• _Problem statement_
List each line of the data below that contains the string "custom", copying every such line in full.

[Stored items]
------------

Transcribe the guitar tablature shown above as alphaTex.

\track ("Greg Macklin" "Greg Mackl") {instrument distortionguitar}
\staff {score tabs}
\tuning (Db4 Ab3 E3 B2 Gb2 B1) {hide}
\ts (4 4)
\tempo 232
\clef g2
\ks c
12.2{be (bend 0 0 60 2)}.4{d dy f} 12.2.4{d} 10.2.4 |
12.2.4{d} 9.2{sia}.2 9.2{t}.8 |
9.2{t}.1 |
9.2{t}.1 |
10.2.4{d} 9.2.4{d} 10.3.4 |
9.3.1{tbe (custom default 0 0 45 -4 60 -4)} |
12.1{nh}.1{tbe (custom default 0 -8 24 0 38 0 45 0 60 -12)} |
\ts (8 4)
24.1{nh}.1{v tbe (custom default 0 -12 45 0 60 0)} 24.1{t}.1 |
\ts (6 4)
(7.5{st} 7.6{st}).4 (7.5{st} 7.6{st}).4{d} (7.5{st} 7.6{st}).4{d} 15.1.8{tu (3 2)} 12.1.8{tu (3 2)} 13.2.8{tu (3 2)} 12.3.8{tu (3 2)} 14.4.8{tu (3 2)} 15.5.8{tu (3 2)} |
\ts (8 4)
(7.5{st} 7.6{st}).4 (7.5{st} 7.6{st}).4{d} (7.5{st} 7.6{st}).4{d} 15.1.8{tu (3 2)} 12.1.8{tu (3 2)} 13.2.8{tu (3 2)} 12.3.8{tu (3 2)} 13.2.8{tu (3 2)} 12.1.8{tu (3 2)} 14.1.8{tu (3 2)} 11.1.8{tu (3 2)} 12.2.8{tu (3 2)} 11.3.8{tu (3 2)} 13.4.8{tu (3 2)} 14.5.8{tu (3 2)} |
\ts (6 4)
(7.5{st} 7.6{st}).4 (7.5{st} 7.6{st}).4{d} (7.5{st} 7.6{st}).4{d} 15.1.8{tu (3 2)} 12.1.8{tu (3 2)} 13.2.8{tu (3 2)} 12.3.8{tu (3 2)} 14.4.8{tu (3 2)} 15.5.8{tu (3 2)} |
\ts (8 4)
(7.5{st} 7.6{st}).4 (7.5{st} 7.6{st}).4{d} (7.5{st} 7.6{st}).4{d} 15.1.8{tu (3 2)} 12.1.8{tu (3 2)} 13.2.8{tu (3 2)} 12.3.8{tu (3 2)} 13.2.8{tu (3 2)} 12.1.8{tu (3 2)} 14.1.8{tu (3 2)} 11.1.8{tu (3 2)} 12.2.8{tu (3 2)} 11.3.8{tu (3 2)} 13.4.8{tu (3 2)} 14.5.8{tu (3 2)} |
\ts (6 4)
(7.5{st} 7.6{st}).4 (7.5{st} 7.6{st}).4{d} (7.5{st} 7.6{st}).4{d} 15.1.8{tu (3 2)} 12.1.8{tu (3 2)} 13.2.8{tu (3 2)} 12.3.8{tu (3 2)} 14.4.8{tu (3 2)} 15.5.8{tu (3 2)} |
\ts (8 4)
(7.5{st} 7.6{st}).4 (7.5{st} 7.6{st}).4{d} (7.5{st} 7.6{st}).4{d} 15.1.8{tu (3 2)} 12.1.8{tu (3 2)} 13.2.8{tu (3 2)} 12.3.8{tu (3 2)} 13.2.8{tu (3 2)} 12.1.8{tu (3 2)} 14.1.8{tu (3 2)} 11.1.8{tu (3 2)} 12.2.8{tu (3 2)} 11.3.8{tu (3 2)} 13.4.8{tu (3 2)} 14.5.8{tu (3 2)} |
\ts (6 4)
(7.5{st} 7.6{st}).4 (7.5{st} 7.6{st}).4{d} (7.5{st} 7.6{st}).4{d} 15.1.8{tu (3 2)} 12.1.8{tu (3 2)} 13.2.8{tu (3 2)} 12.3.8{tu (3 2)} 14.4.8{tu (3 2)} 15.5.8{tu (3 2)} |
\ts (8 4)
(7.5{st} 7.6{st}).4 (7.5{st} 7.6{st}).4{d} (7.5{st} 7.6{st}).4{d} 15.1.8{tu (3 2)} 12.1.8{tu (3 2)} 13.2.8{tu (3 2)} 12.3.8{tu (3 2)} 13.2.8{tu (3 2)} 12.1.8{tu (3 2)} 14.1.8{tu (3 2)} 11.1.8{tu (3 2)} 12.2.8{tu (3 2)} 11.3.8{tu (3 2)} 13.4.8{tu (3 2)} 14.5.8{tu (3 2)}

------------

• _Full answer_
9.3.1{tbe (custom default 0 0 45 -4 60 -4)} |
12.1{nh}.1{tbe (custom default 0 -8 24 0 38 0 45 0 60 -12)} |
24.1{nh}.1{v tbe (custom default 0 -12 45 0 60 0)} 24.1{t}.1 |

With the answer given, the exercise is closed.